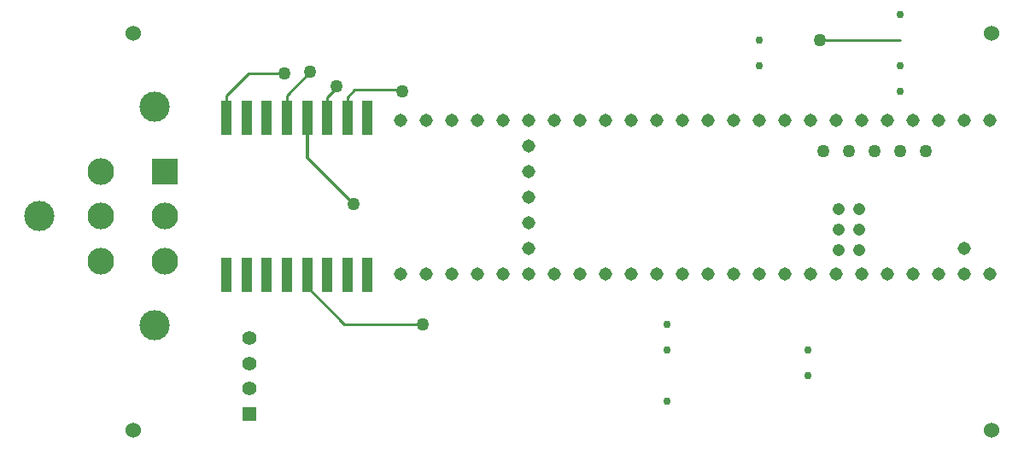
<source format=gbr>
%TF.GenerationSoftware,Altium Limited,Altium Designer,25.2.1 (25)*%
G04 Layer_Physical_Order=1*
G04 Layer_Color=255*
%FSLAX45Y45*%
%MOMM*%
%TF.SameCoordinates,E14999F2-3F76-4230-806F-2BB8C5B8D12E*%
%TF.FilePolarity,Positive*%
%TF.FileFunction,Copper,L1,Top,Signal*%
%TF.Part,Single*%
G01*
G75*
%TA.AperFunction,SMDPad,CuDef*%
%ADD10R,1.00000X3.50000*%
%TA.AperFunction,Conductor*%
%ADD11C,0.25400*%
%ADD12C,0.30480*%
%TA.AperFunction,ViaPad*%
%ADD13C,1.52400*%
%TA.AperFunction,ComponentPad*%
%ADD14C,1.30800*%
%ADD15C,1.20800*%
%ADD16C,1.25800*%
%ADD17C,2.64000*%
%ADD18R,2.64000X2.64000*%
%ADD19C,2.99000*%
%ADD20C,0.76200*%
%ADD21R,1.40000X1.40000*%
%ADD22C,1.40000*%
%TA.AperFunction,ViaPad*%
%ADD23C,1.27000*%
D10*
X4224250Y3607100D02*
D03*
X4024250D02*
D03*
X3824250D02*
D03*
X3624250D02*
D03*
X3424250D02*
D03*
X3224250D02*
D03*
X3024250D02*
D03*
X2824250D02*
D03*
Y2057100D02*
D03*
X3024250D02*
D03*
X3224250D02*
D03*
X3424250D02*
D03*
X3624250D02*
D03*
X3824250D02*
D03*
X4024250D02*
D03*
X4224250D02*
D03*
D11*
X3048000Y4051300D02*
X3403600D01*
X2824250Y3827550D02*
X3048000Y4051300D01*
X2824250Y3607100D02*
Y3827550D01*
X4095750Y3886200D02*
X4552950D01*
X4565650Y3873500D01*
X8712200Y4381500D02*
X9505950D01*
X3424250Y3607100D02*
Y3830650D01*
X3657600Y4064000D01*
X3994250Y1562100D02*
X4768850D01*
X3624250Y1932100D02*
X3994250Y1562100D01*
X3624250Y1932100D02*
Y2057100D01*
X4024250Y3607100D02*
Y3814700D01*
X4095750Y3886200D01*
X3824250Y3817900D02*
X3924300Y3917950D01*
X3824250Y3607100D02*
Y3817900D01*
D12*
X3624250Y3214700D02*
X4083050Y2755900D01*
X3624250Y3214700D02*
Y3607100D01*
D13*
X10414000Y4445000D02*
D03*
Y508000D02*
D03*
X1905000D02*
D03*
Y4445000D02*
D03*
D14*
X10394950Y3581400D02*
D03*
X10140950D02*
D03*
X5822950Y3327400D02*
D03*
Y3073400D02*
D03*
Y2819400D02*
D03*
Y2311400D02*
D03*
X10140950D02*
D03*
X5822950Y2565400D02*
D03*
X6838950Y2057400D02*
D03*
X9886950Y3581400D02*
D03*
X9632950D02*
D03*
X9378950D02*
D03*
X9124950D02*
D03*
X8870950D02*
D03*
X8616950D02*
D03*
X8362950D02*
D03*
X8108950D02*
D03*
X7854950D02*
D03*
X7600950D02*
D03*
X7346950D02*
D03*
X7092950D02*
D03*
X6838950D02*
D03*
X7092950Y2057400D02*
D03*
X7346950D02*
D03*
X7600950D02*
D03*
X7854950D02*
D03*
X8108950D02*
D03*
X8362950D02*
D03*
X8616950D02*
D03*
X8870950D02*
D03*
X9124950D02*
D03*
X9378950D02*
D03*
X9632950D02*
D03*
X9886950D02*
D03*
X10140950D02*
D03*
X10394950D02*
D03*
X6584950Y3581400D02*
D03*
X6330950D02*
D03*
X6076950D02*
D03*
X5822950D02*
D03*
X5568950D02*
D03*
X5314950D02*
D03*
X5060950D02*
D03*
X4806950D02*
D03*
X4552950D02*
D03*
Y2057400D02*
D03*
X4806950D02*
D03*
X5060950D02*
D03*
X5314950D02*
D03*
X5568950D02*
D03*
X5822950D02*
D03*
X6076950D02*
D03*
X6330950D02*
D03*
X6584950D02*
D03*
D15*
X8897950Y2302400D02*
D03*
X9097950D02*
D03*
X8897950Y2502400D02*
D03*
Y2702400D02*
D03*
X9097950Y2502400D02*
D03*
Y2702400D02*
D03*
D16*
X9759950Y3276400D02*
D03*
X9505950D02*
D03*
X9251950D02*
D03*
X8997950D02*
D03*
X8743950D02*
D03*
D17*
X1581550Y2636400D02*
D03*
X2216550Y2191400D02*
D03*
Y2636400D02*
D03*
X1581550Y2191400D02*
D03*
Y3081400D02*
D03*
D18*
X2216550D02*
D03*
D19*
X2114550Y1549400D02*
D03*
Y3723400D02*
D03*
X971550Y2636400D02*
D03*
D20*
X8591550Y1054100D02*
D03*
Y1308100D02*
D03*
X7194550Y1562100D02*
D03*
Y1308100D02*
D03*
Y800100D02*
D03*
X8108950Y4381500D02*
D03*
Y4127500D02*
D03*
X9505950Y3873500D02*
D03*
Y4127500D02*
D03*
Y4635500D02*
D03*
D21*
X3054350Y673100D02*
D03*
D22*
Y923100D02*
D03*
Y1173100D02*
D03*
Y1423100D02*
D03*
D23*
X4565650Y3873500D02*
D03*
X8712200Y4381500D02*
D03*
X3657600Y4064000D02*
D03*
X3403600Y4051300D02*
D03*
X4083050Y2755900D02*
D03*
X3917950Y3924300D02*
D03*
X4768850Y1562100D02*
D03*
%TF.MD5,715882801919add5a02309b9013248f6*%
M02*

</source>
-=-=-=-=-
- _WORK TASK_
Repeat each line of the records exactly. Do not include the pictures.

- _ANSWER TO THIS PROBLEM_
<source format=gbr>
%TF.GenerationSoftware,Altium Limited,Altium Designer,25.2.1 (25)*%
G04 Layer_Physical_Order=1*
G04 Layer_Color=255*
%FSLAX45Y45*%
%MOMM*%
%TF.SameCoordinates,E14999F2-3F76-4230-806F-2BB8C5B8D12E*%
%TF.FilePolarity,Positive*%
%TF.FileFunction,Copper,L1,Top,Signal*%
%TF.Part,Single*%
G01*
G75*
%TA.AperFunction,SMDPad,CuDef*%
%ADD10R,1.00000X3.50000*%
%TA.AperFunction,Conductor*%
%ADD11C,0.25400*%
%ADD12C,0.30480*%
%TA.AperFunction,ViaPad*%
%ADD13C,1.52400*%
%TA.AperFunction,ComponentPad*%
%ADD14C,1.30800*%
%ADD15C,1.20800*%
%ADD16C,1.25800*%
%ADD17C,2.64000*%
%ADD18R,2.64000X2.64000*%
%ADD19C,2.99000*%
%ADD20C,0.76200*%
%ADD21R,1.40000X1.40000*%
%ADD22C,1.40000*%
%TA.AperFunction,ViaPad*%
%ADD23C,1.27000*%
D10*
X4224250Y3607100D02*
D03*
X4024250D02*
D03*
X3824250D02*
D03*
X3624250D02*
D03*
X3424250D02*
D03*
X3224250D02*
D03*
X3024250D02*
D03*
X2824250D02*
D03*
Y2057100D02*
D03*
X3024250D02*
D03*
X3224250D02*
D03*
X3424250D02*
D03*
X3624250D02*
D03*
X3824250D02*
D03*
X4024250D02*
D03*
X4224250D02*
D03*
D11*
X3048000Y4051300D02*
X3403600D01*
X2824250Y3827550D02*
X3048000Y4051300D01*
X2824250Y3607100D02*
Y3827550D01*
X4095750Y3886200D02*
X4552950D01*
X4565650Y3873500D01*
X8712200Y4381500D02*
X9505950D01*
X3424250Y3607100D02*
Y3830650D01*
X3657600Y4064000D01*
X3994250Y1562100D02*
X4768850D01*
X3624250Y1932100D02*
X3994250Y1562100D01*
X3624250Y1932100D02*
Y2057100D01*
X4024250Y3607100D02*
Y3814700D01*
X4095750Y3886200D01*
X3824250Y3817900D02*
X3924300Y3917950D01*
X3824250Y3607100D02*
Y3817900D01*
D12*
X3624250Y3214700D02*
X4083050Y2755900D01*
X3624250Y3214700D02*
Y3607100D01*
D13*
X10414000Y4445000D02*
D03*
Y508000D02*
D03*
X1905000D02*
D03*
Y4445000D02*
D03*
D14*
X10394950Y3581400D02*
D03*
X10140950D02*
D03*
X5822950Y3327400D02*
D03*
Y3073400D02*
D03*
Y2819400D02*
D03*
Y2311400D02*
D03*
X10140950D02*
D03*
X5822950Y2565400D02*
D03*
X6838950Y2057400D02*
D03*
X9886950Y3581400D02*
D03*
X9632950D02*
D03*
X9378950D02*
D03*
X9124950D02*
D03*
X8870950D02*
D03*
X8616950D02*
D03*
X8362950D02*
D03*
X8108950D02*
D03*
X7854950D02*
D03*
X7600950D02*
D03*
X7346950D02*
D03*
X7092950D02*
D03*
X6838950D02*
D03*
X7092950Y2057400D02*
D03*
X7346950D02*
D03*
X7600950D02*
D03*
X7854950D02*
D03*
X8108950D02*
D03*
X8362950D02*
D03*
X8616950D02*
D03*
X8870950D02*
D03*
X9124950D02*
D03*
X9378950D02*
D03*
X9632950D02*
D03*
X9886950D02*
D03*
X10140950D02*
D03*
X10394950D02*
D03*
X6584950Y3581400D02*
D03*
X6330950D02*
D03*
X6076950D02*
D03*
X5822950D02*
D03*
X5568950D02*
D03*
X5314950D02*
D03*
X5060950D02*
D03*
X4806950D02*
D03*
X4552950D02*
D03*
Y2057400D02*
D03*
X4806950D02*
D03*
X5060950D02*
D03*
X5314950D02*
D03*
X5568950D02*
D03*
X5822950D02*
D03*
X6076950D02*
D03*
X6330950D02*
D03*
X6584950D02*
D03*
D15*
X8897950Y2302400D02*
D03*
X9097950D02*
D03*
X8897950Y2502400D02*
D03*
Y2702400D02*
D03*
X9097950Y2502400D02*
D03*
Y2702400D02*
D03*
D16*
X9759950Y3276400D02*
D03*
X9505950D02*
D03*
X9251950D02*
D03*
X8997950D02*
D03*
X8743950D02*
D03*
D17*
X1581550Y2636400D02*
D03*
X2216550Y2191400D02*
D03*
Y2636400D02*
D03*
X1581550Y2191400D02*
D03*
Y3081400D02*
D03*
D18*
X2216550D02*
D03*
D19*
X2114550Y1549400D02*
D03*
Y3723400D02*
D03*
X971550Y2636400D02*
D03*
D20*
X8591550Y1054100D02*
D03*
Y1308100D02*
D03*
X7194550Y1562100D02*
D03*
Y1308100D02*
D03*
Y800100D02*
D03*
X8108950Y4381500D02*
D03*
Y4127500D02*
D03*
X9505950Y3873500D02*
D03*
Y4127500D02*
D03*
Y4635500D02*
D03*
D21*
X3054350Y673100D02*
D03*
D22*
Y923100D02*
D03*
Y1173100D02*
D03*
Y1423100D02*
D03*
D23*
X4565650Y3873500D02*
D03*
X8712200Y4381500D02*
D03*
X3657600Y4064000D02*
D03*
X3403600Y4051300D02*
D03*
X4083050Y2755900D02*
D03*
X3917950Y3924300D02*
D03*
X4768850Y1562100D02*
D03*
%TF.MD5,715882801919add5a02309b9013248f6*%
M02*

</source>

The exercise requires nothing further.